Interestingly, Crusher Joe ranks among a handful science fiction films released around the same time wherein a cryogenically frozen woman serves as a plot McGuffin, e.g. the Italian made 2019: After the Fall of New York (1984), but diverges from this initial thread down a completely different direction. Obviously the film lifts a lot from Star Wars (1977) with space dogfights, laser battles and a moment when Talos tells Ricky "Don't get cocky, kid" though not in the lazy, obvious manner of The War in Space (1977) or Message from Space (1978). It has its own distinctive identity. Chiefly a plot far more complex and politically charged than one would expect from George Lucas. In the midst of all so much jaunty, space-faring fun the film satirizes petty bureaucracy and political corruption with a disarming level of passion. Joe and his team are unwittingly manipulated by an alliance of big business, organized crime and shady self-serving politicians posing as allies.

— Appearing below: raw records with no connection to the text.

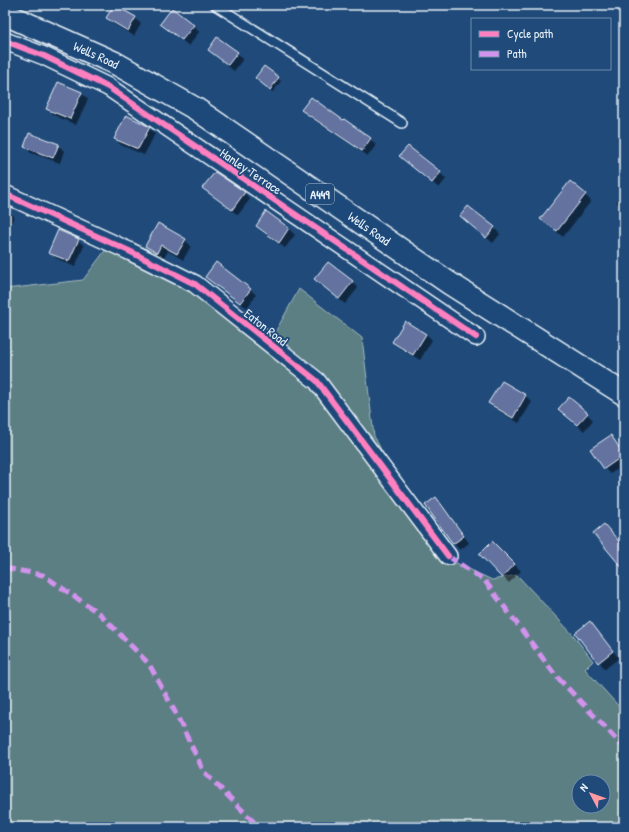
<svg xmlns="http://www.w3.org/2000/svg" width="629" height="832" viewBox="0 0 629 832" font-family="'Patrick Hand',sans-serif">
  <rect width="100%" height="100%" fill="#1f4a7a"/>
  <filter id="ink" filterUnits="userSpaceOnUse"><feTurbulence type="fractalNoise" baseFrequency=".025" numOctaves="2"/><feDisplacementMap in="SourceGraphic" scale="8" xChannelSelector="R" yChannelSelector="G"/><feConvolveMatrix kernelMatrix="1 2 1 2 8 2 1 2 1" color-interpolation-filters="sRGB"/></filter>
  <g filter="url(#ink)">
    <path fill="#5c7f84" stroke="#a2b8be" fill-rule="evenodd" d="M116,236l157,100 26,-47 63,49 12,98 64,123h10l44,21 25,-5 57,61 19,25 -8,8 39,43v115h-619v-538l78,-9zM579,782h24v24h-24z"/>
    <g fill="#0007">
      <polygon points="107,18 135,18 141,24 134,36 114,24"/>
      <polygon points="162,24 193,25 199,32 189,46"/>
      <polygon points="209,50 237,53 243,59 234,71"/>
      <polygon points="264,67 281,81 273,92 259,81"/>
      <polygon points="59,83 81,93 88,99 76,125 54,115 48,109"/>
      <polygon points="303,110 343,122 370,139 376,145 368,156 309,116"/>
      <polygon points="149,128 155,134 144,155 121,145 115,139"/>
      <polygon points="58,145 64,151 60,163 31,153 25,146"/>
      <polygon points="407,162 440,173 446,179 439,188"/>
      <polygon points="204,188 244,193 250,199 238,215 210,194"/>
      <polygon points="624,193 624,210 616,202"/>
      <polygon points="585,195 591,201 563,237 542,219"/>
      <polygon points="5,209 14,216 7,234 5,234"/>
      <polygon points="461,216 494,228 500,234 493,243"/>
      <polygon points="257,226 289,229 295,235 285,248 263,232"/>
      <polygon points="78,240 84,246 75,267 56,258 50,252"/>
      <polygon points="185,240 191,246 183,260 168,251 164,258 152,251 146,245"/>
      <polygon points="213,282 250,289 256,295 247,308"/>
      <polygon points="352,282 358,288 345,304 322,285"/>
      <polygon points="426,334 432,340 420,360 400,348 393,341"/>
      <polygon points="502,382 526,396 532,402 519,423 496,409 489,403"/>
      <polygon points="587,414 593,420 584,431 566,415"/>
      <polygon points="610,436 624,453 624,465 610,474 604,468"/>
      <polygon points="435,498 441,504 469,543 460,550 454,544"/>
      <polygon points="492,542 521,571 509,583 480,554"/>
      <polygon points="590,623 619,658 605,669 576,633"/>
      <polygon points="624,681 624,687 621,684"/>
    </g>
    <g fill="#64729f" stroke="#e8f1f8">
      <polygon points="114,5 136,17 128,31 106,18"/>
      <polygon points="172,8 194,25 182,40 160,24"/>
      <polygon points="217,37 238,52 228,65 208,50"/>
      <polygon points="264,66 279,77 270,90 255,78"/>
      <polygon points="58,82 82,92 70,119 46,109"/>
      <polygon points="311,97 343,120 344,119 371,138 362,151 301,110"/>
      <polygon points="126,115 150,127 138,149 114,139"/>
      <polygon points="29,133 59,144 53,158 24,147"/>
      <polygon points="408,146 441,172 432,183 399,156"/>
      <polygon points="215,172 245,192 232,210 202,188"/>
      <polygon points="570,181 586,194 557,231 540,219"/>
      <polygon points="468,206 495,227 486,238 460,216"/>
      <polygon points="266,211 289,228 279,243 256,226"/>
      <polygon points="158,223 186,239 177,254 161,245 157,253 145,246"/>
      <polygon points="58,230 79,239 69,261 48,253"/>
      <polygon points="216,262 251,289 240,303 205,277"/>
      <polygon points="328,262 353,281 339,299 314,279"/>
      <polygon points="405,321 426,334 413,355 392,342"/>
      <polygon points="502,381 526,395 513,418 488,403"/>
      <polygon points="569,397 588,413 577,425 558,409"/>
      <polygon points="611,435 624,455 604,469 590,449"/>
      <polygon points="436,497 464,536 453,544 425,505"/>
      <polygon points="604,524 624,547 624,570 593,533"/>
      <polygon points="492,541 515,564 502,578 479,554"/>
      <polygon points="590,621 613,651 598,663 575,633"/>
    </g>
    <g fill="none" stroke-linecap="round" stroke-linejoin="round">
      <g stroke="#e8f1f8" stroke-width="12">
        <polyline id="lane" points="215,5 402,123"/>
      </g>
      <g stroke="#e8f1f8" stroke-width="20">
        <g id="street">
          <polyline points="5,41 44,56 108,87 476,337"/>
          <polyline points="5,194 129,251 195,284 317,381 448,556"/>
        </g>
      </g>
      <g stroke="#e8f1f8" stroke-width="25">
        <g id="highway">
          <path id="s1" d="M5,14l110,49 81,46 253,174 175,111"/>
        </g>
      </g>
      <use href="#lane" stroke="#1f4a7a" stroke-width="9"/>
      <use href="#street" stroke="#1f4a7a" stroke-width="17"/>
      <use href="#highway" stroke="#1f4a7a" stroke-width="22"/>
      <g stroke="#d193ec" stroke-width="5" stroke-dasharray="10 5" stroke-linecap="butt">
        <polyline points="448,556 485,581 556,676 624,747"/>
        <polyline points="5,568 43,575 100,614 149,664 174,710 204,772 259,827"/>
      </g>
      <g stroke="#1f4a7a" stroke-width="8">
        <g id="cycleway">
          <polyline points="5,41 44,56 108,87 476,337"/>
          <polyline points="5,194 129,251 195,284 317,381 448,556"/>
        </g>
      </g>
      <use href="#cycleway" stroke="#ff80c0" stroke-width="6"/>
    </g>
  </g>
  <g text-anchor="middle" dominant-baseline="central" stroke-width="3.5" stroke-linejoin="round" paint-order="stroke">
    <rect fill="#1f4a7a" stroke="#acbfd2" stroke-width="1" x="306" y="184" width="28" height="20" rx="3"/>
    <g font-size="12" font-weight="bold" fill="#e8f1f8">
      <text x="320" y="194">A449</text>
    </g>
    <g font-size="13" fill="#e8f1f8" stroke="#1f4a7a">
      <text stroke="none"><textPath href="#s1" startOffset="100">Wells Road</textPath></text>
      <text transform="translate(251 171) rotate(34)">Hanley Terrace</text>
      <text stroke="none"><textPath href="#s1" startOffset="424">Wells Road</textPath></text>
      <text transform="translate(266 327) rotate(38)">Eaton Road</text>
    </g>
  </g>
  <rect width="629" height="832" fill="none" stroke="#1f4a7a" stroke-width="20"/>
  <rect x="10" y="10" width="609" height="812" fill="none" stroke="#e8f1f8" stroke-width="1.5" filter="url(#ink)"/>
  <rect x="471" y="18" width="140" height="52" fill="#1f4a7a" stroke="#6f8dac"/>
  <rect x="479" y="31" width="20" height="6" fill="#ff80c0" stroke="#6f8dac"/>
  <text x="507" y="38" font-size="12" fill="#e8f1f8">Cycle path</text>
  <rect x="479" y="51" width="20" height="6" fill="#d193ec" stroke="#6f8dac"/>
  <text x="507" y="58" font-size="12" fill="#e8f1f8">Path</text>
  <g transform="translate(591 794) rotate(311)"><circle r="19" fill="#1f4a7a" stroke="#6f8dac"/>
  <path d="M0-3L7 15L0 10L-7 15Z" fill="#ff9aa2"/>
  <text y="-6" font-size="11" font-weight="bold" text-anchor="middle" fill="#e8f1f8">N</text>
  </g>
</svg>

Tensions between the idealistic Joe and his seemingly calculating and cold-hearted father dredge up the Oedipal issues that have long been part of anime from Gatchaman (1972) to Neon Genesis Evangelion (1995).
Yoshikazu Yasuhiko handles weighty themes with a dexterous light touch, pausing between battles with wacky mecha or hairy scary monsters to soak in the breathtaking beauty of the hand-painted space vistas (this must have looked amazing on a big cinema screen) or savour jokes as silly as the interstellar disco dance sequence that escalates into an epic punch-up or the moment Dongo gets caught with a porno mag. At over two hours in length Crusher Joe is one of the longest anime features but so fast paced and crammed with incident it speeds by like a primary coloured blur. Yasuhiko's character designs are delightfully nuanced and expressive, full of personality. Joe and his friends are among the most engaging characters in Japanese science fiction, gutsy, big hearted and always ready with a quip. Crucially they are not superhuman. Their hair-raising escapes are always by the skin of their teeth which makes things all the more exciting. Joe's gang returned six years later in Crusher Joe: The Ice Prison (1989).